Sous le portrait, dessiné et gravé par F.-N. Martinet, se trouve le quatrain suivant :

Il a ravi le feu des Cieux;

Il a fait fleurir les Arts en des Climats sauvages.
L'Amérique le place à la tête des Sages;

La Grèce l'aurait mis au nombre de ses Dieux.

Le poëte auquel on doit ces vers connaissait sans doute l'épigraphe suivante, attribuée à Turgot et placée sur le titre de la Vie de Franklin, suivie de son interrogatoire devant la chambre des Communes. Paris, an II. In-12:

Eripuit cælo fulmen sceptrumque tyrannis.

L'ovale du portrait de Franklin, peint par Labadie et gravé par Voyez, avec cette légende: L'amour de la Patrie et de la Liberté, étant surmonté d'une couronne d'étoiles, en forme d'auréole, et de deux branches de chêne, semble encore le dessin qui offrirait le plus d'analogie avec le fer de notre reliure.

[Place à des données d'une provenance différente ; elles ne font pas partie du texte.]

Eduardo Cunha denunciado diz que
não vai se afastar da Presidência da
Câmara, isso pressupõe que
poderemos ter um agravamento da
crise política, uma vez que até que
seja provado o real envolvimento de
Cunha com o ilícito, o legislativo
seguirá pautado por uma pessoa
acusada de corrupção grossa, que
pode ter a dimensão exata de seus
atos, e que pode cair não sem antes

Pour en finir avec les portraits, je ne citerai plus qu'une tête de Franklin, posée de profil, au-dessous de laquelle sont écrits ces mots, entourés de rayons et d'une couronne de lauriers : B.-J. FRANKLIN EST MORT. Dédiée au Caffé (sic) Procope."

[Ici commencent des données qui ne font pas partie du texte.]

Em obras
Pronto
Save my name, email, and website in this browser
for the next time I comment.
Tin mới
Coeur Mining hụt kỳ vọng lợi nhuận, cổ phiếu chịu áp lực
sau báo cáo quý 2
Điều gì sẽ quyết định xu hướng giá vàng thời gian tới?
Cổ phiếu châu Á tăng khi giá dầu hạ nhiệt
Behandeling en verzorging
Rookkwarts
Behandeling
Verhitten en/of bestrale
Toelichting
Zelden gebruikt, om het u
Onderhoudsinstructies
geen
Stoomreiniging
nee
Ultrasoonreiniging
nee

Mais il est temps de revenir à mon sujet.

Franklin, comme ambassadeur, devait se rendre souvent chez le roi de France; il fut peut-être averti qu'à Versailles, aucun équipage ne pénétrait guère dans l'enceinte du palais, sans offrir un certain aspect en rapport avec les habitudes de l'époque. En admettant que l'étiquette, ce code des usages, fît une sorte d'obligation aux personnes qui fréquentaient la Cour d'avoir au moins un écusson sur les panneaux de leur chaise ou de leur carrosse, la plus grande difficulté disparaît, à mon sens, celle d'accepter l'idée que Franklin ait pris l'initiative dans une question de ce genre, et se soit, sans y être presque forcé, composé un blason, même en suivant des données par lui rassemblées, de façon à ne rien usurper et à rester l'honnête homme que l'on sait.